Another useful API extension is that methods that actually perform drawing operations (such as stroke(), drawImage(), fillText(), etc.) accept a set of graphics attributes to be used for that one operation.
// Draw a colorful triangle with wide lines
canto("canvas_id").moveTo(100,100).lineTo(200,200,100,200).closePath().
stroke({lineWidth: 15, strokeStyle: "red"});
If you've used SVG you may be familar with the compact path descriptions syntax used in the d attribute of the <path> element. Canto supports this syntax, both with an svgpath() method and with individual single-letter methods like M (moveto), L (lineto), C (curveto) and so on. Here's the SVG version of our triangle:
// Parse an SVG path string
canto("canvas_id").svgpath("M100 100 L200 200 100 200 Z").fill();
// Define path elements with methods with really short SVG-inspired names
canto("canvas_id").M(100,100).L(200,200,100,200).Z().stroke();
Other new API features include relative-coordinate methods like rmoveTo() and rlineTo() and a turtle graphics API. A summary of the API is in the long comment at the top of the canto.js source code.

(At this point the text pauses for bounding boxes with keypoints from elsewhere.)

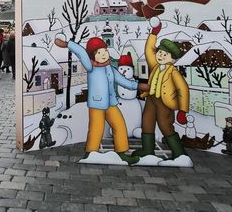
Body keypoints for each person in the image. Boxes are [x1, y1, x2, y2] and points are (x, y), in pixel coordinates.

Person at [55, 33, 139, 163]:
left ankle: (122, 153)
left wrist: (139, 86)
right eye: (99, 52)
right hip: (97, 104)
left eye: (104, 50)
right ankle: (90, 153)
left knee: (120, 125)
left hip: (111, 103)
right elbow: (82, 52)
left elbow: (124, 81)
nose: (103, 54)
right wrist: (67, 44)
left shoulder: (110, 68)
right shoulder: (91, 67)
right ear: (93, 55)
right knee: (96, 129)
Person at [131, 17, 189, 161]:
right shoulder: (155, 66)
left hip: (165, 102)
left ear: (172, 59)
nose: (161, 56)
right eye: (160, 53)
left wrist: (182, 110)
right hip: (151, 99)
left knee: (166, 126)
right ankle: (147, 150)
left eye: (165, 55)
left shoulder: (173, 72)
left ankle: (178, 152)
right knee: (147, 123)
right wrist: (154, 33)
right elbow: (149, 50)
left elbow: (183, 90)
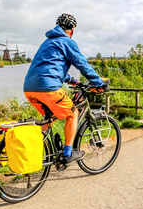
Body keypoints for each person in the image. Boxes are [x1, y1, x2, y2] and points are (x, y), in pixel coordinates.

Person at [24, 13, 106, 163]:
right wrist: (98, 82)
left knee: (48, 120)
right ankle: (68, 154)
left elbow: (50, 67)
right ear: (72, 30)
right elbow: (82, 64)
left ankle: (28, 151)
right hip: (48, 89)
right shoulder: (67, 41)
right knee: (72, 114)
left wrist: (71, 80)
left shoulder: (47, 43)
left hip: (30, 89)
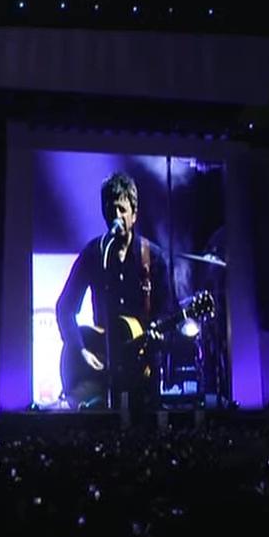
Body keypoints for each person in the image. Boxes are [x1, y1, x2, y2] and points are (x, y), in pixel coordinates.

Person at [54, 172, 172, 411]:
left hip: (142, 367)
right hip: (103, 369)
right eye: (110, 210)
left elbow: (167, 310)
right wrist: (81, 349)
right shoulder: (94, 253)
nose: (115, 217)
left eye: (121, 210)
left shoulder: (153, 257)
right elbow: (65, 307)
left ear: (134, 214)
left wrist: (160, 332)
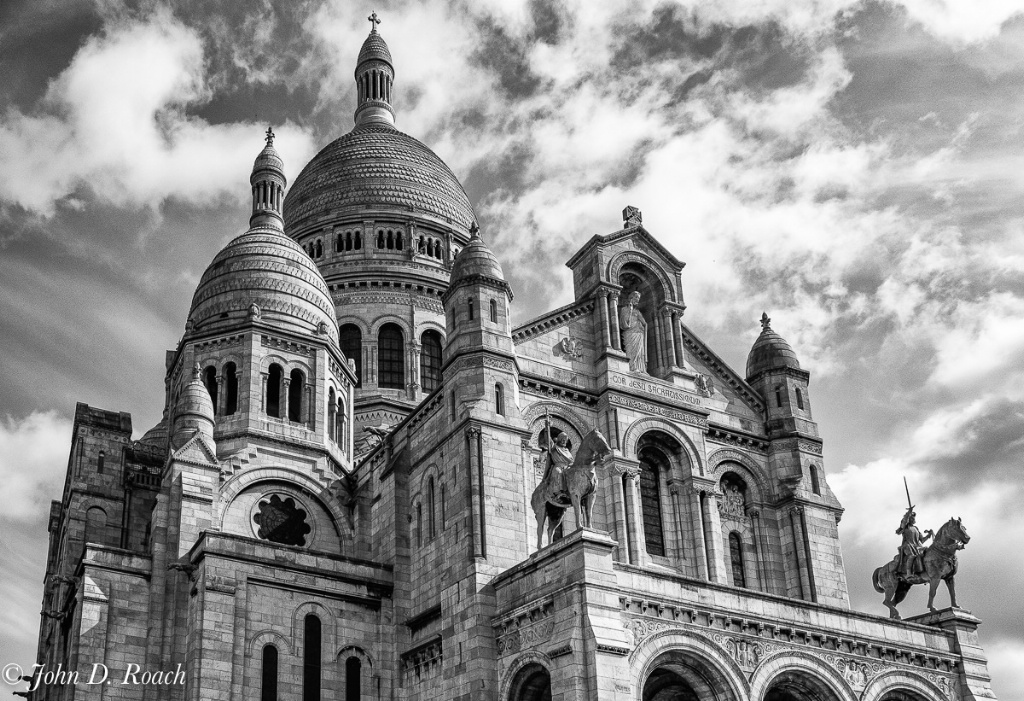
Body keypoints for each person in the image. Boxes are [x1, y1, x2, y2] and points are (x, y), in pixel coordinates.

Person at [542, 416, 574, 503]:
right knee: (558, 472)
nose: (564, 441)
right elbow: (548, 439)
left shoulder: (567, 450)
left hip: (567, 467)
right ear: (559, 440)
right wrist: (547, 427)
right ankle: (558, 493)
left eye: (565, 440)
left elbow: (571, 461)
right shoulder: (554, 447)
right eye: (562, 440)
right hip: (558, 466)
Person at [896, 508, 932, 579]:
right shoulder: (905, 527)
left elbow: (921, 540)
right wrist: (908, 512)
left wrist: (928, 535)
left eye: (913, 518)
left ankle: (925, 570)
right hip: (908, 546)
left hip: (917, 546)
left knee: (927, 551)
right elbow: (904, 521)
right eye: (911, 518)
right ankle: (909, 572)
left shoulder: (916, 528)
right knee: (911, 556)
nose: (913, 519)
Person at [619, 290, 648, 373]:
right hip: (629, 333)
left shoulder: (637, 312)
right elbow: (624, 322)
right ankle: (632, 367)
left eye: (638, 298)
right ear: (631, 298)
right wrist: (630, 309)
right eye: (636, 297)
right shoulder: (624, 309)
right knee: (630, 350)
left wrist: (643, 326)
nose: (637, 300)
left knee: (638, 352)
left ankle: (640, 368)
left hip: (638, 333)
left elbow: (644, 323)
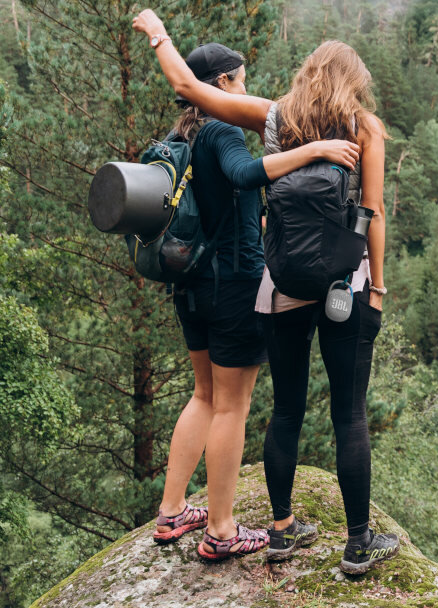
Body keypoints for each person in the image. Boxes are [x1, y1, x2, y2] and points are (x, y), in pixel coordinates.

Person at [134, 11, 400, 572]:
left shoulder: (274, 116)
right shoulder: (365, 128)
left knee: (285, 410)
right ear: (353, 83)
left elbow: (186, 87)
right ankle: (358, 544)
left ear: (306, 76)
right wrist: (377, 285)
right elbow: (372, 215)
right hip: (343, 284)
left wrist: (159, 34)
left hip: (280, 285)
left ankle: (280, 530)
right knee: (349, 415)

I've set up a canto-js project at code.google.com and have released it under the MIT license. Comments, bug-reports and contributions are all welcome. Test cases would be particularly nice. I've written a few simple tests myself, and I've run Canto against Phillip Taylor's suite of canvas tests. (Results: in Firefox and Chrome, at least, Canto passes effectively all the tests that the underlying un-canto'ed 2D context pass).
Note that Canto currently uses getters and setters to handle graphics attributes: if you set the lineWidth property on your Canto object, the setter method delegates to the underlying 2D context. IE doesn't support getters and setters, so Canto does not currently work in that browser.